DBS has entered into a conditional share purchase agreement with Fullerton Fund (Temasek) to acquire a 67.37% stake in Bank Danamon Indonesia for Rp45.2 trillion (approximately S$6.2b at a price of Rp7,000/Danamon share. The total consideration would be paid in the form of 439m new DBS shares at an issue price of S$14.072/ new DBS share.
Upon completion of proposed acquisition, DBS will launch a mandatory tender offer (MTO) to acquire remaining listed shares of Danamon for Rp7,000/Danamon share. The price of Rp7,000/Danamon share represents a premium of 56.3% over its VWAP of Rp4,480, and also values Bank Danamon at 2.6x P/B.
Assuming full acceptance of the MTO, proposed acquisition value is approximately Rp66.4 trillion (S$9.1b).

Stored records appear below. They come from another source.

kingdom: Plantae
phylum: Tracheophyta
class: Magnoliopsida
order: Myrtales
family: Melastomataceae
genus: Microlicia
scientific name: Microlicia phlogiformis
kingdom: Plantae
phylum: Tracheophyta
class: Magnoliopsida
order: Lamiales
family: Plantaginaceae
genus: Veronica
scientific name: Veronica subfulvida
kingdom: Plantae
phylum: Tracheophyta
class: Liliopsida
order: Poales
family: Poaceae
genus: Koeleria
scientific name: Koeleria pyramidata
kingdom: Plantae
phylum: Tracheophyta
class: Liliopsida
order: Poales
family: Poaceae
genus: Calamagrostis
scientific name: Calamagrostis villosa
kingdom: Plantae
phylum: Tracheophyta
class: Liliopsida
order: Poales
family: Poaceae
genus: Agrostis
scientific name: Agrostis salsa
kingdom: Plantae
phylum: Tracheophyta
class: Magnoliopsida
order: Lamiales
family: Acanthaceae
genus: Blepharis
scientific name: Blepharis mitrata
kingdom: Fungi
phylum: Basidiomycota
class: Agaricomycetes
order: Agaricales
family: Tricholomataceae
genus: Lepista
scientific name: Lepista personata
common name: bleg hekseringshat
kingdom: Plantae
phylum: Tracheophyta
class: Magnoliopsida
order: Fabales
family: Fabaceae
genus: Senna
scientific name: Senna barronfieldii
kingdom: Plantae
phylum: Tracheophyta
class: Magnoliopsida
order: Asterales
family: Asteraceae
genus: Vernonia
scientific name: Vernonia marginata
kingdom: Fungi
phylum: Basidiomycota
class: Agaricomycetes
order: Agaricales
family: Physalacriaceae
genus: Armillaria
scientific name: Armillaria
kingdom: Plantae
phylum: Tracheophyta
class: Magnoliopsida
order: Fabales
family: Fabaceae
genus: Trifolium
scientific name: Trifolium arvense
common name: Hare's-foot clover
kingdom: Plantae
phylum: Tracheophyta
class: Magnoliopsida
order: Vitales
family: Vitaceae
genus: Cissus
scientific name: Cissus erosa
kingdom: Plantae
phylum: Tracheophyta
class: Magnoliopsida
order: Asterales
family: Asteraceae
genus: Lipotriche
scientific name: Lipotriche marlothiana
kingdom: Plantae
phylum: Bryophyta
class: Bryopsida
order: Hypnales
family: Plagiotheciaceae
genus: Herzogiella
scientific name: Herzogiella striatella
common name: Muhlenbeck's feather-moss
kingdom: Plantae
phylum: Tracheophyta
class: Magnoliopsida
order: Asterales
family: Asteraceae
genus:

Of the total acquisition value, Rp45.2 trillion (approximately S$6.2b) will be paid to Fullerton Fund in the form of new shares and the remainder to the other shareholders in cash via the MTO.
On an unaudited proforma basis assuming full acceptance of MTO (based on FY11 financials), acquisition is expected to reduce DBS’ core tier 1 ratio from 11.0% to 10.3%, tier 1 ratio from 12.9% to 12.1% and total CAR from 15.8% to 14.8%. Proposed acquisition is expected to be accretive to DBS’ EPS and ROE by 2015. Integration will commence in 2013 and synergies are expected to be progressively phased in from 2014 and fully realized by 2015.
As a rule of thumb, Indo’s biggest bank Manidiri trades at 2.6x P/B and second biggest bank BCA trades at 4.7x P/B. Peers UOB and OCBC has stakes in Indo banks, namely via OCBC NISP and UOB Buana.